Each line in the entries below that holds the word "desert" belongs in the answer.

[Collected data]
===============
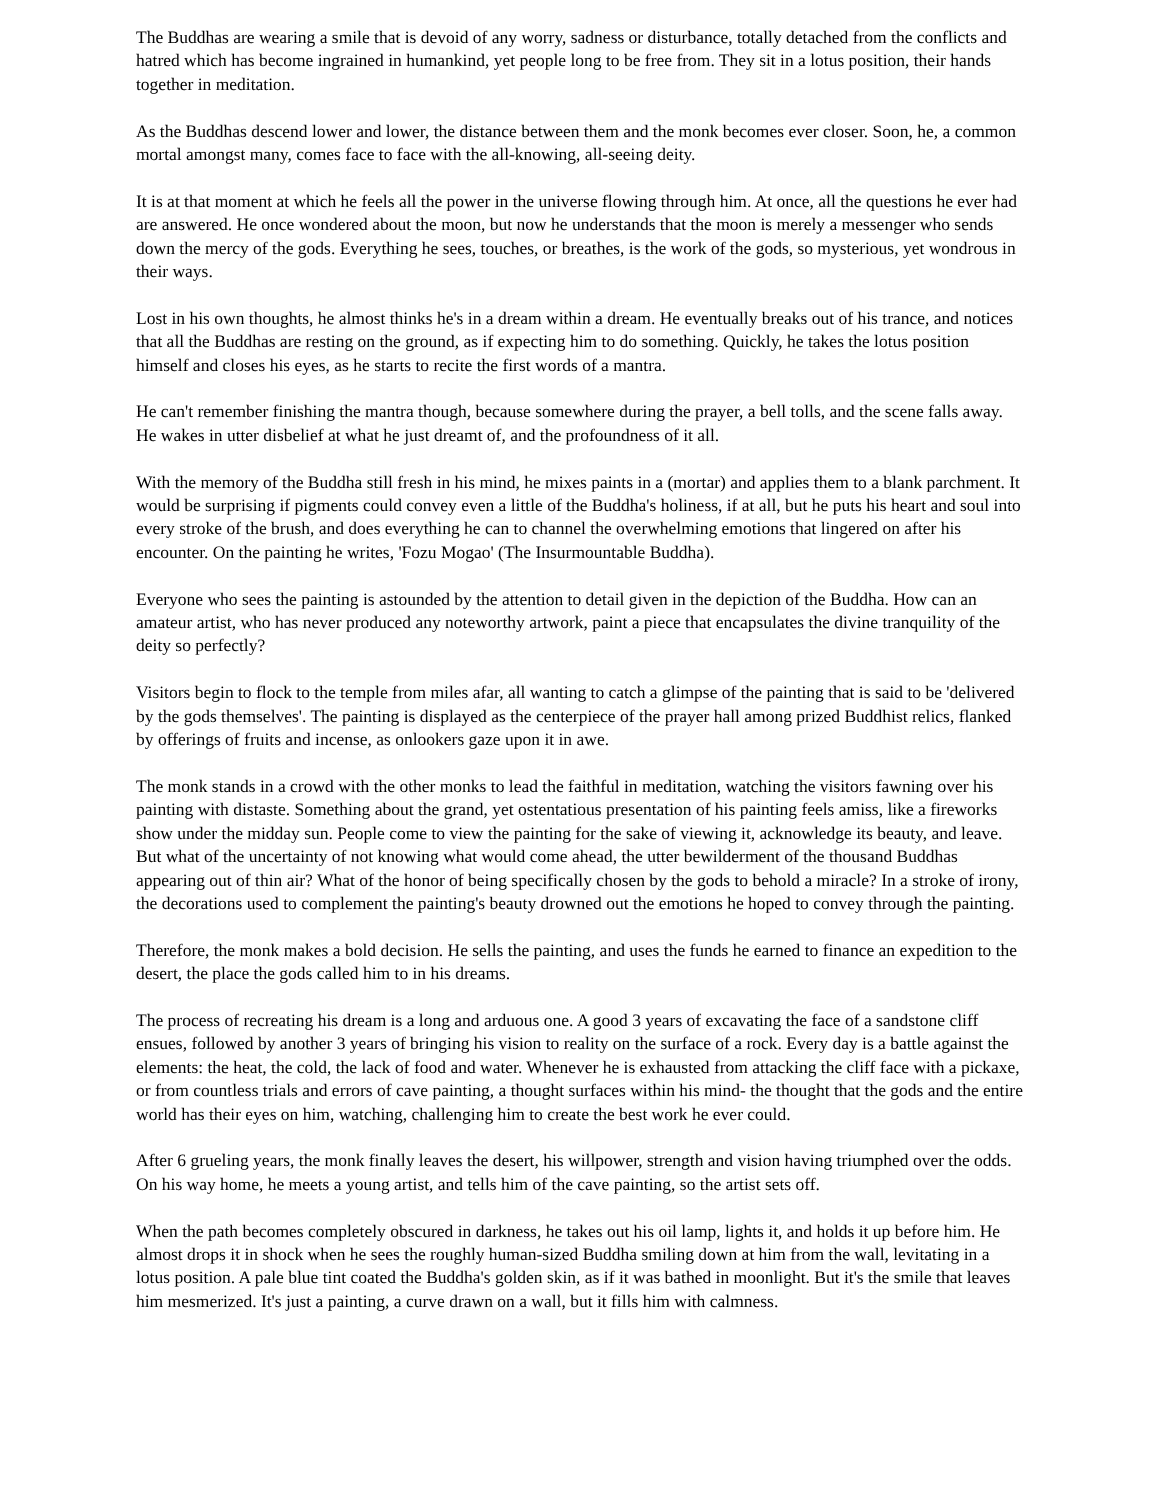The Buddhas are wearing a smile that is devoid of any worry, sadness or disturbance, totally detached from the conflicts and hatred which has become ingrained in humankind, yet people long to be free from. They sit in a lotus position, their hands together in meditation.
As the Buddhas descend lower and lower, the distance between them and the monk becomes ever closer. Soon, he, a common mortal amongst many, comes face to face with the all-knowing, all-seeing deity.
It is at that moment at which he feels all the power in the universe flowing through him. At once, all the questions he ever had are answered. He once wondered about the moon, but now he understands that the moon is merely a messenger who sends down the mercy of the gods. Everything he sees, touches, or breathes, is the work of the gods, so mysterious, yet wondrous in their ways.
Lost in his own thoughts, he almost thinks he's in a dream within a dream. He eventually breaks out of his trance, and notices that all the Buddhas are resting on the ground, as if expecting him to do something. Quickly, he takes the lotus position himself and closes his eyes, as he starts to recite the first words of a mantra.
He can't remember finishing the mantra though, because somewhere during the prayer, a bell tolls, and the scene falls away. He wakes in utter disbelief at what he just dreamt of, and the profoundness of it all.
With the memory of the Buddha still fresh in his mind, he mixes paints in a (mortar) and applies them to a blank parchment. It would be surprising if pigments could convey even a little of the Buddha's holiness, if at all, but he puts his heart and soul into every stroke of the brush, and does everything he can to channel the overwhelming emotions that lingered on after his encounter. On the painting he writes, 'Fozu Mogao' (The Insurmountable Buddha).
Everyone who sees the painting is astounded by the attention to detail given in the depiction of the Buddha. How can an amateur artist, who has never produced any noteworthy artwork, paint a piece that encapsulates the divine tranquility of the deity so perfectly?
Visitors begin to flock to the temple from miles afar, all wanting to catch a glimpse of the painting that is said to be 'delivered by the gods themselves'. The painting is displayed as the centerpiece of the prayer hall among prized Buddhist relics, flanked by offerings of fruits and incense, as onlookers gaze upon it in awe.
The monk stands in a crowd with the other monks to lead the faithful in meditation, watching the visitors fawning over his painting with distaste. Something about the grand, yet ostentatious presentation of his painting feels amiss, like a fireworks show under the midday sun. People come to view the painting for the sake of viewing it, acknowledge its beauty, and leave. But what of the uncertainty of not knowing what would come ahead, the utter bewilderment of the thousand Buddhas appearing out of thin air? What of the honor of being specifically chosen by the gods to behold a miracle? In a stroke of irony, the decorations used to complement the painting's beauty drowned out the emotions he hoped to convey through the painting.
Therefore, the monk makes a bold decision. He sells the painting, and uses the funds he earned to finance an expedition to the desert, the place the gods called him to in his dreams.
The process of recreating his dream is a long and arduous one. A good 3 years of excavating the face of a sandstone cliff ensues, followed by another 3 years of bringing his vision to reality on the surface of a rock. Every day is a battle against the elements: the heat, the cold, the lack of food and water. Whenever he is exhausted from attacking the cliff face with a pickaxe, or from countless trials and errors of cave painting, a thought surfaces within his mind- the thought that the gods and the entire world has their eyes on him, watching, challenging him to create the best work he ever could.
After 6 grueling years, the monk finally leaves the desert, his willpower, strength and vision having triumphed over the odds. On his way home, he meets a young artist, and tells him of the cave painting, so the artist sets off.
When the path becomes completely obscured in darkness, he takes out his oil lamp, lights it, and holds it up before him. He almost drops it in shock when he sees the roughly human-sized Buddha smiling down at him from the wall, levitating in a lotus position. A pale blue tint coated the Buddha's golden skin, as if it was bathed in moonlight. But it's the smile that leaves him mesmerized. It's just a painting, a curve drawn on a wall, but it fills him with calmness.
===============
→ **Written solution**:
Therefore, the monk makes a bold decision. He sells the painting, and uses the funds he earned to finance an expedition to the desert, the place the gods called him to in his dreams.
After 6 grueling years, the monk finally leaves the desert, his willpower, strength and vision having triumphed over the odds. On his way home, he meets a young artist, and tells him of the cave painting, so the artist sets off.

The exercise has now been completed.